* Exercise
Please pull out every line of the records that contains the string "pixels" and copy each one in full.

* Dataset rows
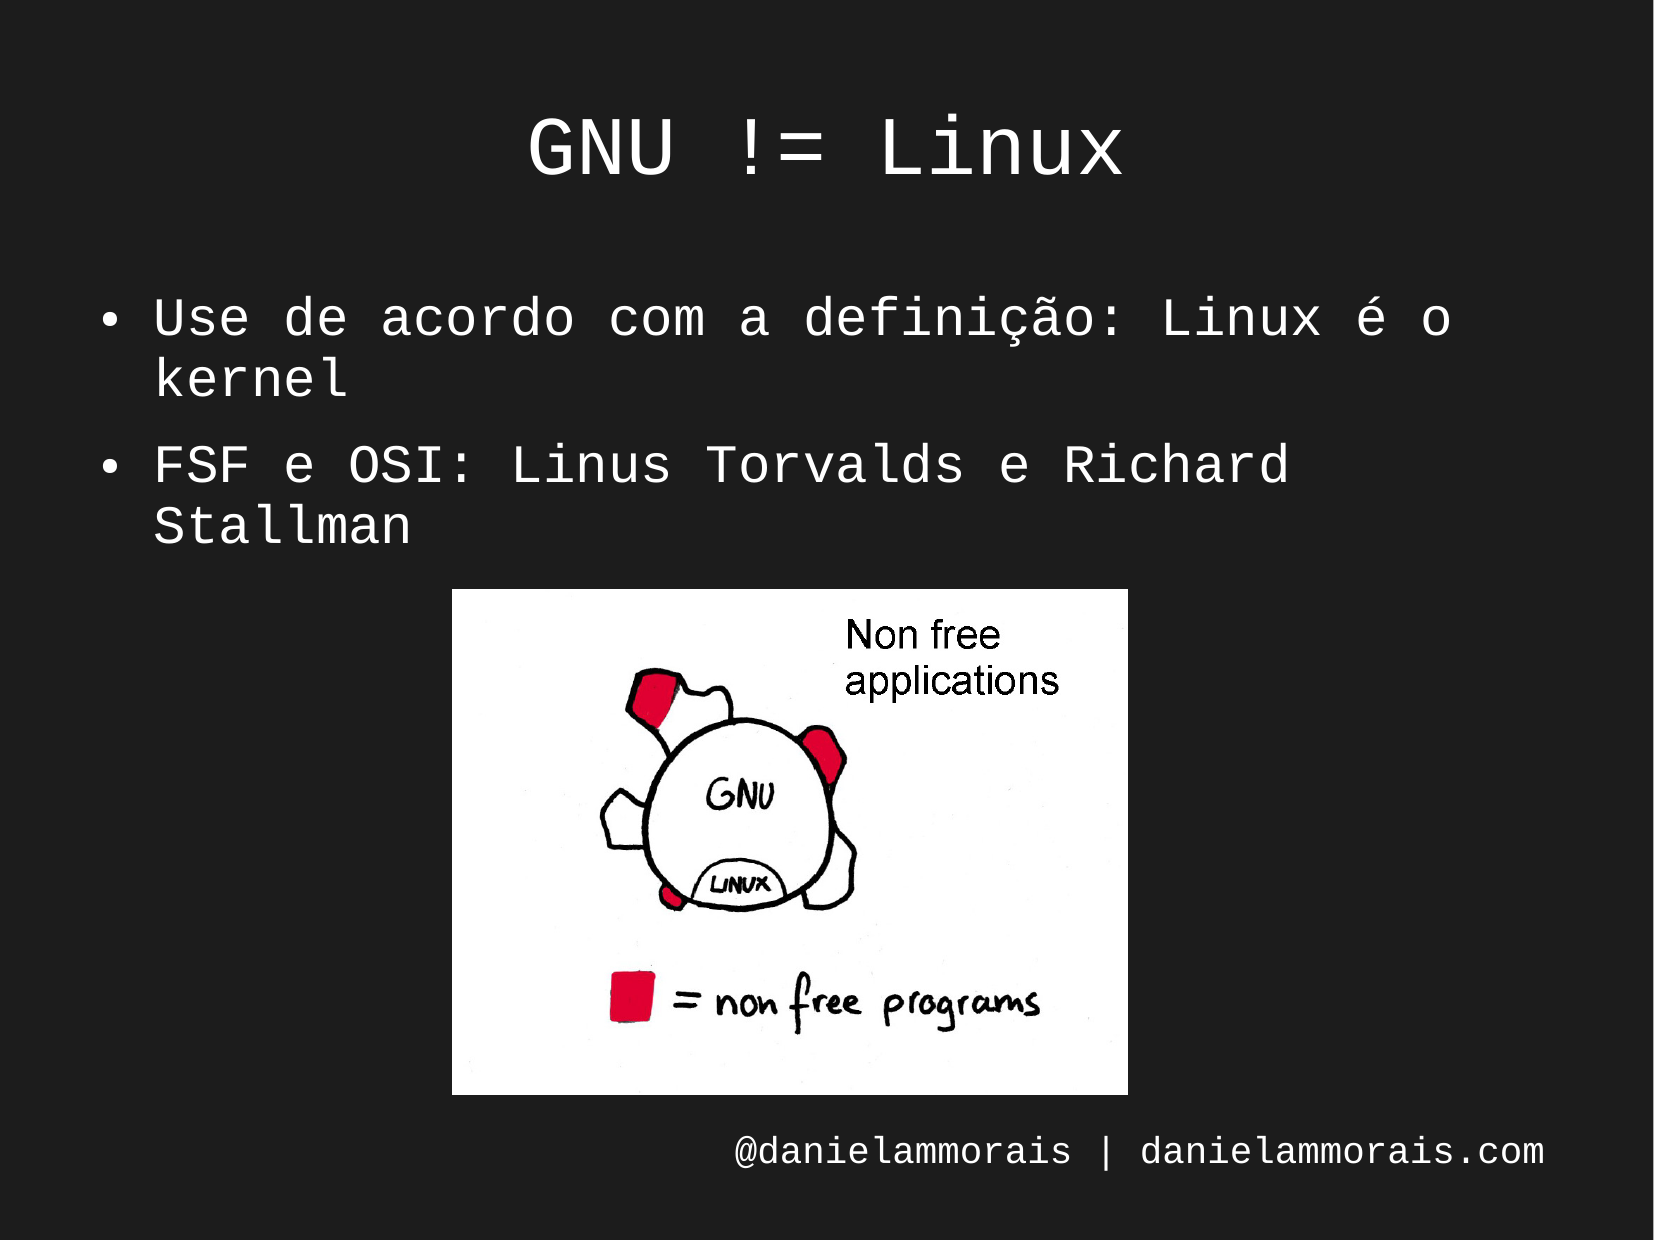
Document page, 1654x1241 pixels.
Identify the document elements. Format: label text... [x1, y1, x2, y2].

picture [452, 589, 1128, 1096]
list Use de acordo com a definição: Linux é o kernel FSF e OSI: Linus Torvalds e Richard Stallman [82, 290, 1571, 1010]
text_box @danielammorais | danielammorais.com [720, 1125, 1654, 1225]
title GNU != Linux [82, 49, 1571, 257]
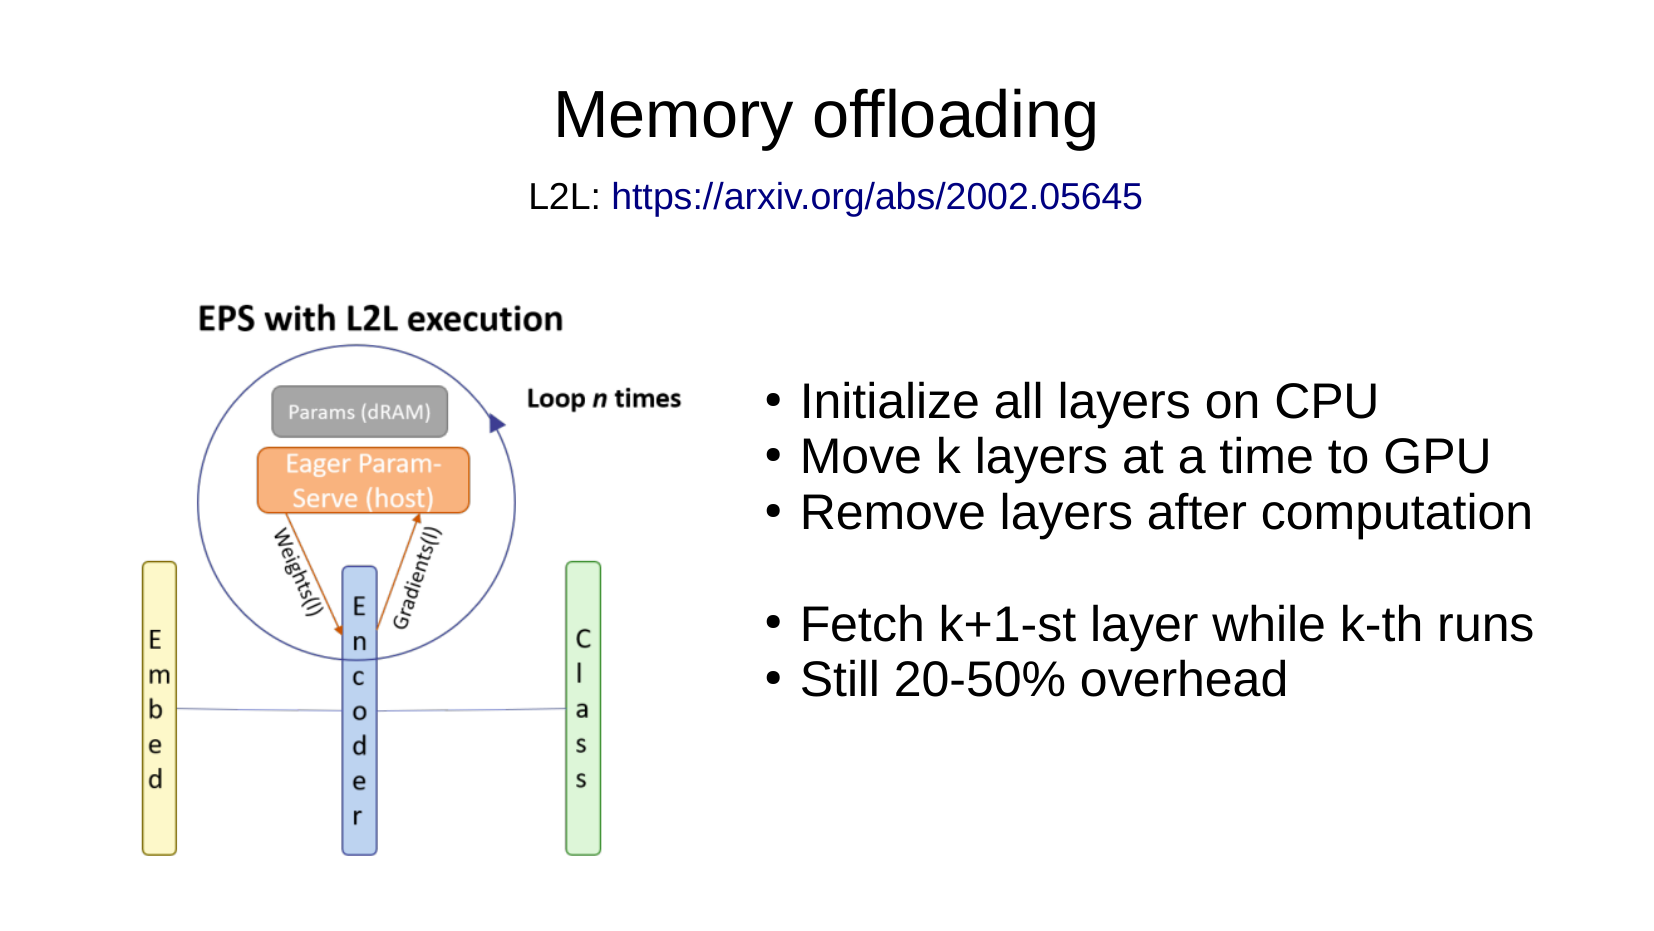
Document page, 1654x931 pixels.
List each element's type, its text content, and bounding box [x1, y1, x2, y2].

text_box Initialize all layers on CPU Move k layers at a time to GPU Remove layers after computation Fetch k+1-st layer while k-th runs Still 20-50% overhead [749, 365, 1650, 827]
picture [98, 285, 693, 871]
title Memory offloading [82, 37, 1571, 168]
text_box L2L: https://arxiv.org/abs/2002.05645 [7, 168, 1654, 267]
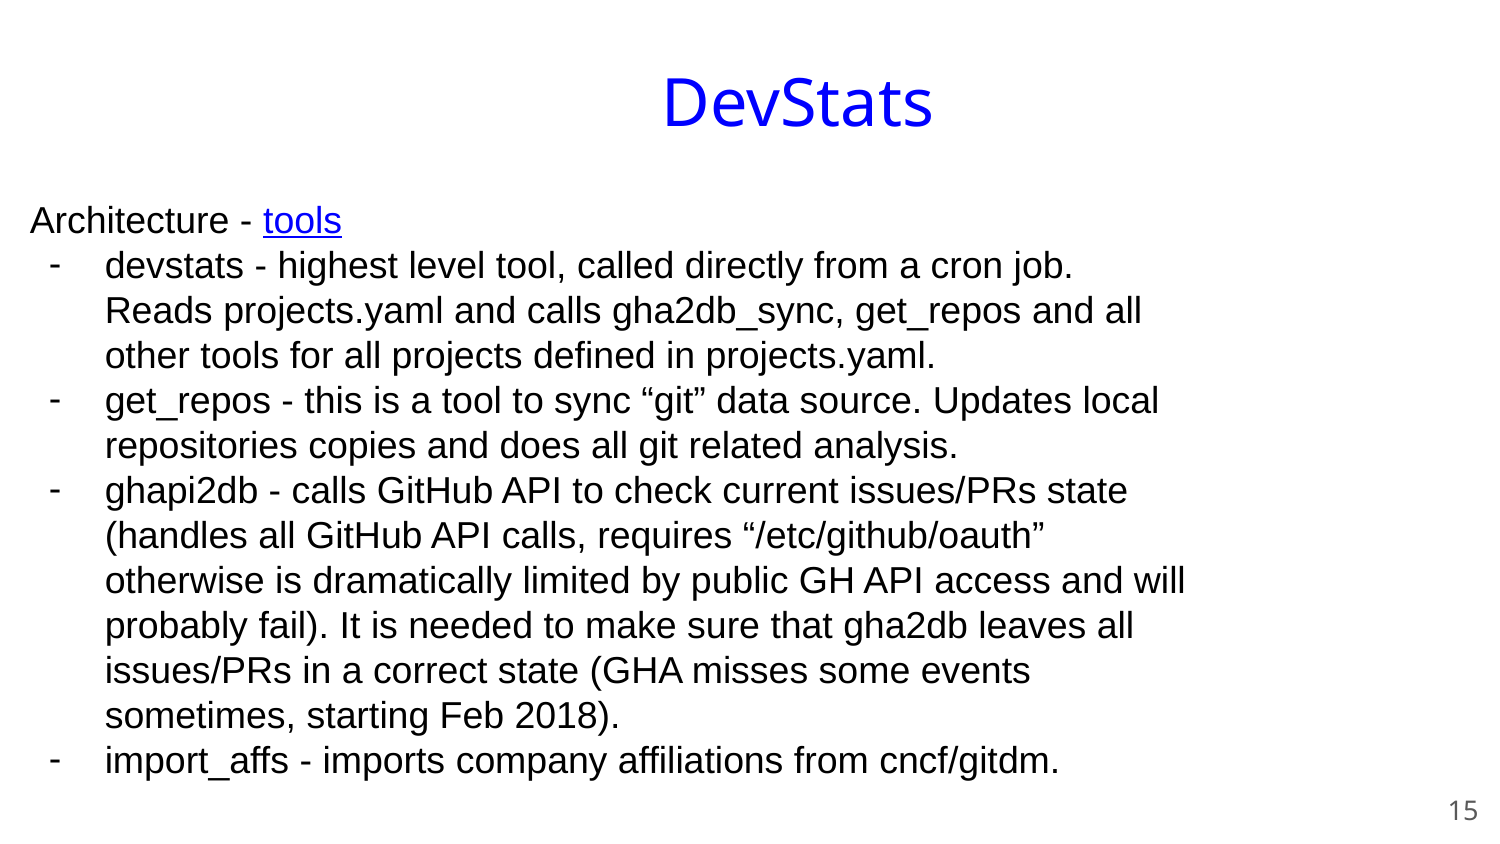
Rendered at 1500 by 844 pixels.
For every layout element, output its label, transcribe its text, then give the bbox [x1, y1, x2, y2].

title DevStats [646, 41, 1208, 159]
text_box Architecture - tools devstats - highest level tool, called directly from a cron job. Reads projects.yaml and calls gha2db_sync, get_repos and all other tools for all projects defined in projects.yaml. get_repos - this is a tool to sync “git” data source. Updates local repositories copies and does all git related analysis. ghapi2db - calls GitHub API to check current issues/PRs state (handles all GitHub API calls, requires “/etc/github/oauth” otherwise is dramatically limited by public GH API access and will probably fail). It is needed to make sure that gha2db leaves all issues/PRs in a correct state (GHA misses some events sometimes, starting Feb 2018). import_affs - imports company affiliations from cncf/gitdm. [14, 181, 1208, 780]
slide_number <number> [1403, 779, 1494, 844]
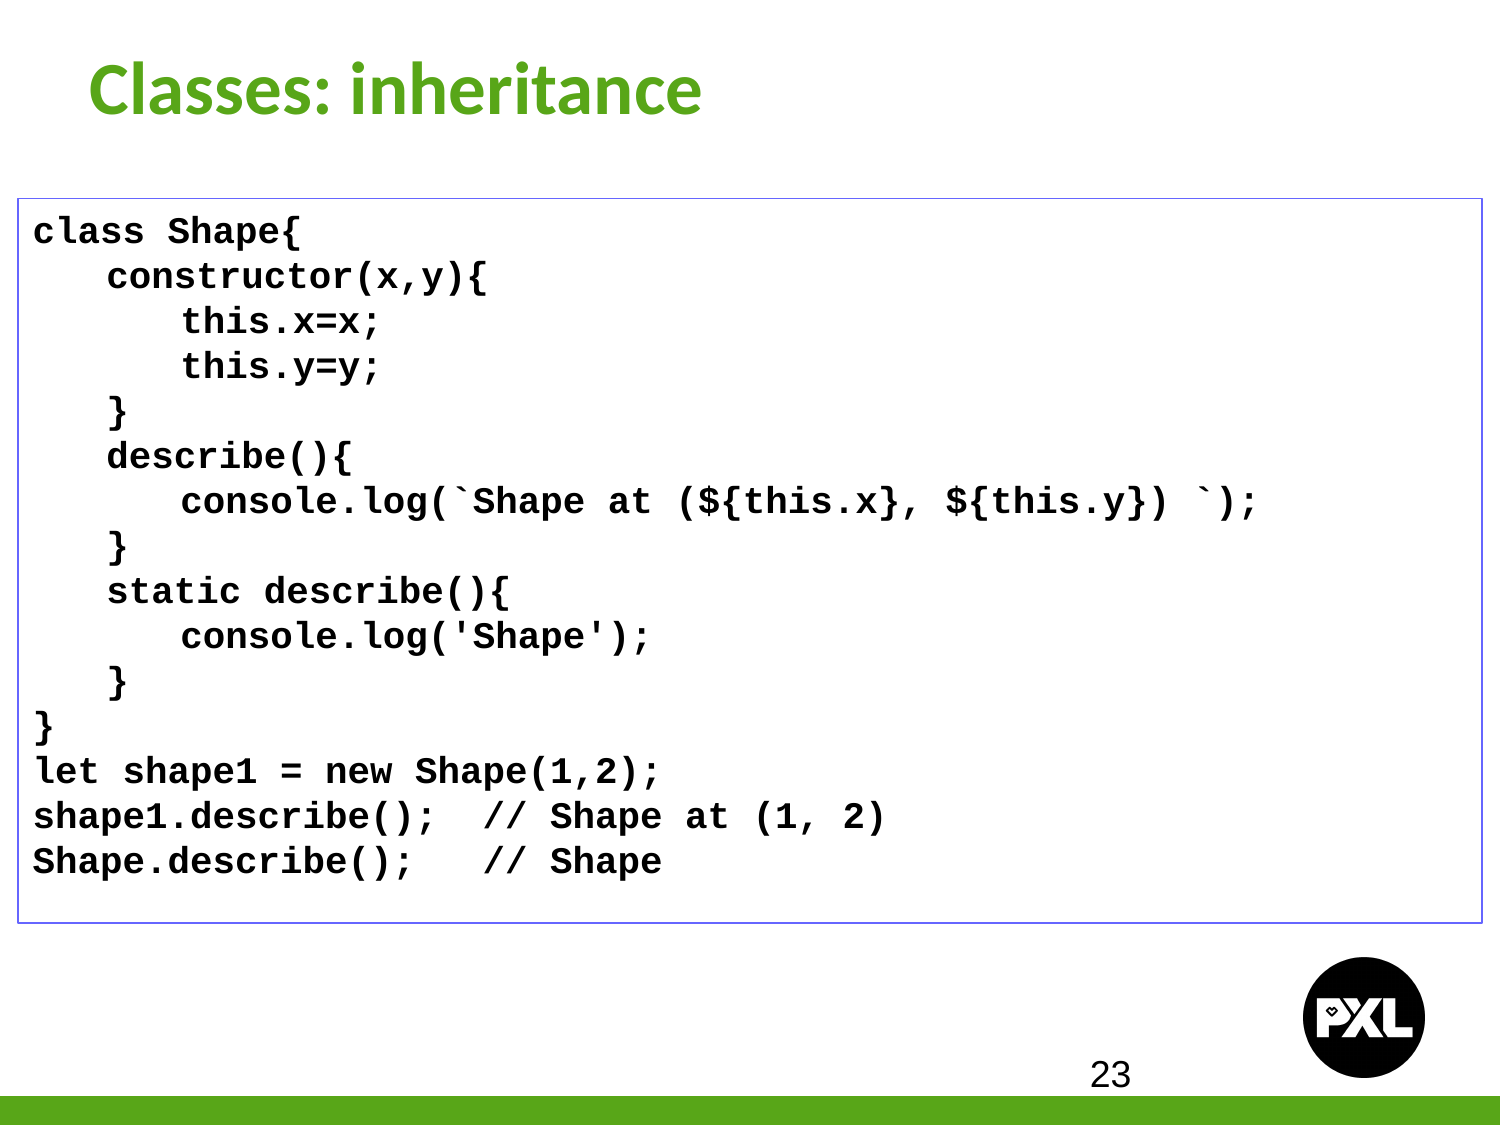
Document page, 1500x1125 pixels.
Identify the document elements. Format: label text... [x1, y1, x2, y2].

picture [1303, 957, 1425, 1078]
text_box class Shape{ constructor(x,y){ this.x=x; this.y=y; } describe(){ console.log(`Shape at (${this.x}, ${this.y}) `); } static describe(){ console.log('Shape'); } } let shape1 = new Shape(1,2); shape1.describe(); // Shape at (1, 2) Shape.describe(); // Shape [17, 198, 1482, 924]
text_box <number> [1074, 1042, 1304, 1103]
text_box Classes: inheritance [75, 32, 1425, 220]
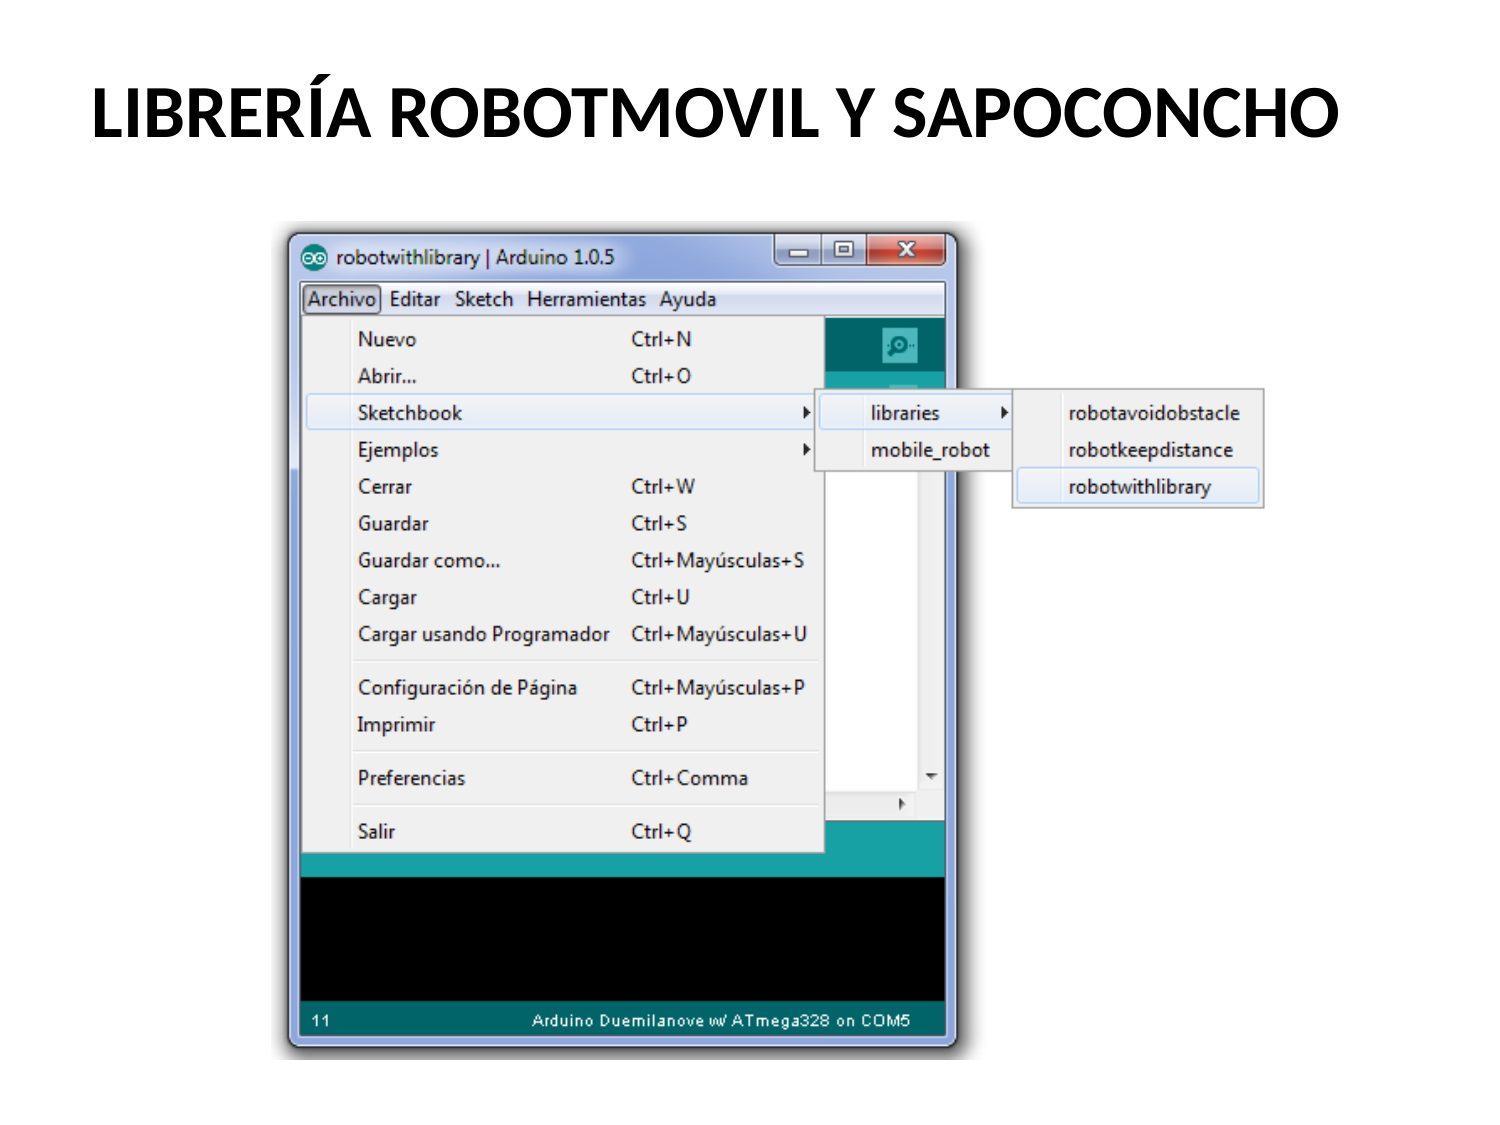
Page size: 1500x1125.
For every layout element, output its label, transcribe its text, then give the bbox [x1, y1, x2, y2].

list LIBRERÍA ROBOTMOVIL Y SAPOCONCHO [76, 54, 1427, 161]
picture [271, 221, 1275, 1060]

* The response
Document page, 1654x1241 pixels.
Document page, 1654x931 pixels.
Rendered at 1500 by 844 pixels.
Document page, 1500x1125 pixels.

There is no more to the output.